True, it is very useful when talking photos, but a pointless waste of space for a Avatar.

[Kill Em All]

Groovystar, in your Sources/sub-package.php. Find:

Code Select Expand


if ($file_info['compressed_size'] != $file_info['size'])


replace it with:

Code Select Expand


if (!empty($file_info['compress_method']) || ($file_info['compressed_size'] != $file_info['size']))


[Arantor]

Um... how is that related? That's to do with unpacking gzipped data...

[Kill Em All]

Part of the commit that:
https://github.com/SimpleMachines/SMF2.1/commit/43a398c88539fe5734886f6dd4da528c76668f54

[lurkalot]

No, I don't want to disable it. Our site has a lot to protect.

But why would it be barring ALL jpegs? Most are clean. This makes no sense. What I need to do is for it to only bar the Jpegs that are actually containing malware.

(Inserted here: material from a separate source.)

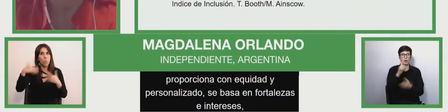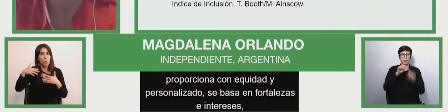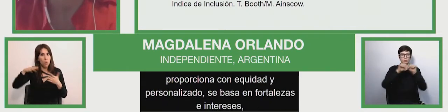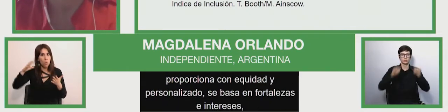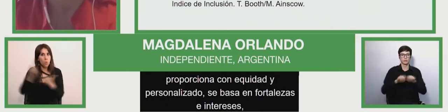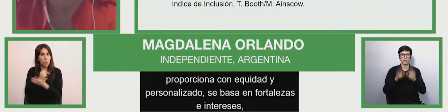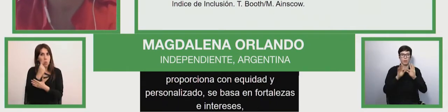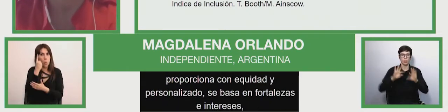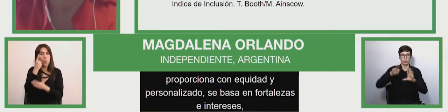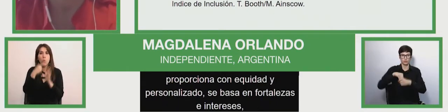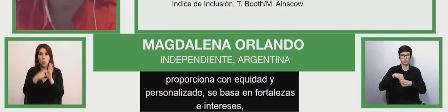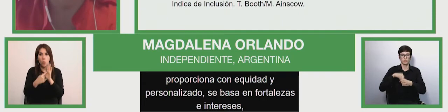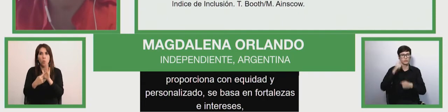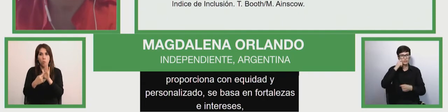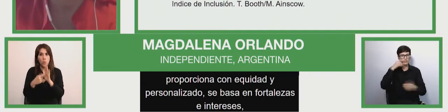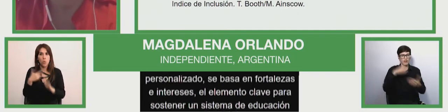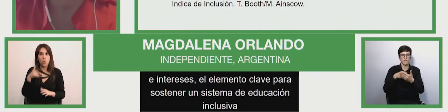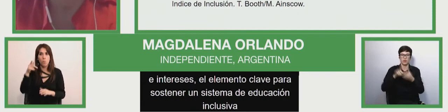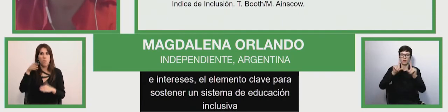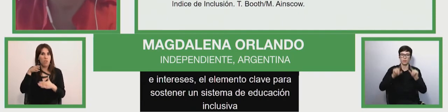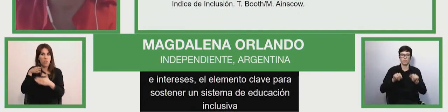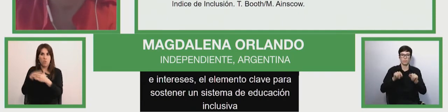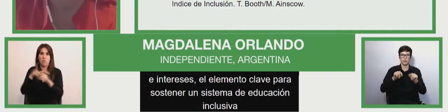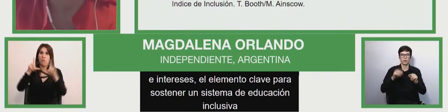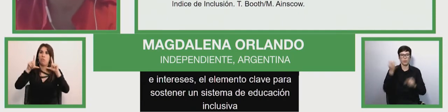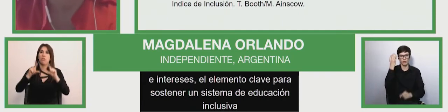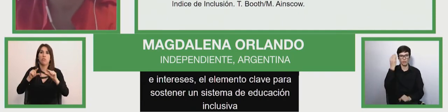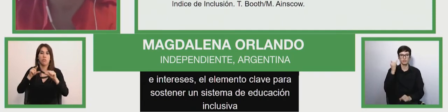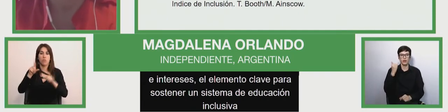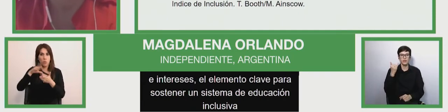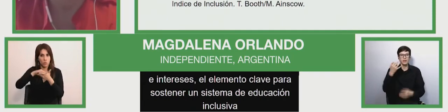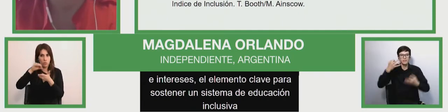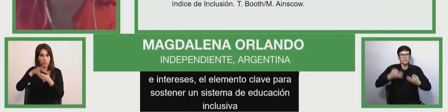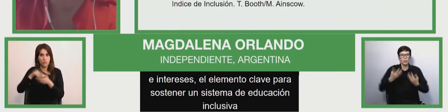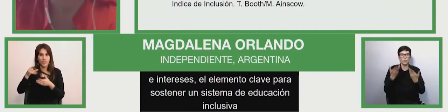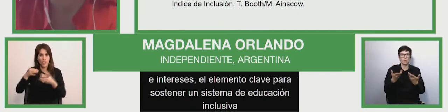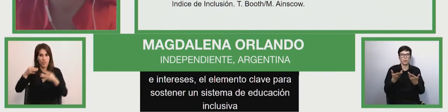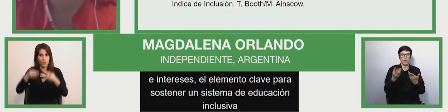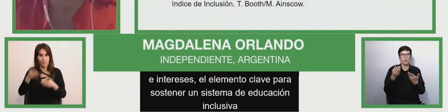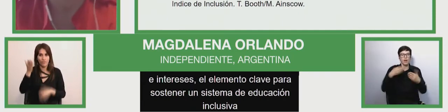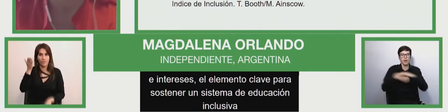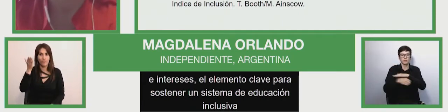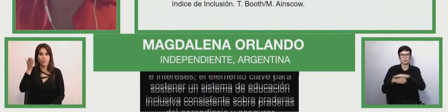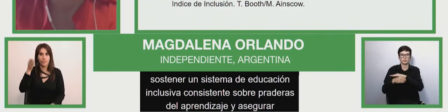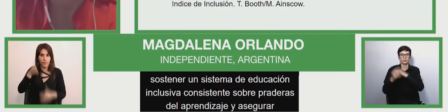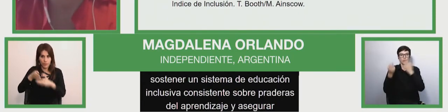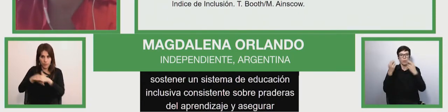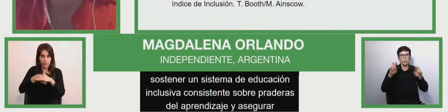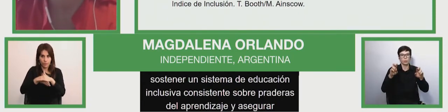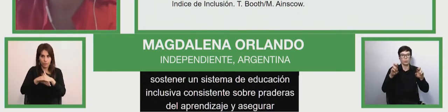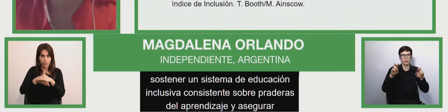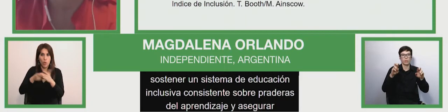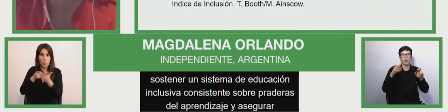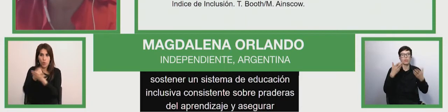remove barriers for learning and include access opportunities to learning with respect for the for students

I'm guessing you got around this problem then? http://warriorcatsrpg.com/index.php?topic=490301.0

[Arantor]

Part of the commit that:
https://github.com/SimpleMachines/SMF2.1/commit/43a398c88539fe5734886f6dd4da528c76668f54

Yup, it's the last item on the changelog: fixes bypassing deflate step during unzip. Unrelated to the second item on the changelog regarding cellTexIsHtml.

[wynnyelle]

Core, I think I didn't know that it hadn't been enabled until recently.
So uh...is there a way this can be fixed or do we just live with it?

[LiroyvH]

I'd say disable it and ensure the recode suspicious thingies thingy is on.
Seems to have worked fine for a long time that way.

Otherwise; probably indeed a "deal with it" for now.

[wynnyelle]

Oh well. I guess so. Will this be corrected eventually?

[Kill Em All]

Yes, it is suppose to be corrected in 2.1. When that will be released... eh.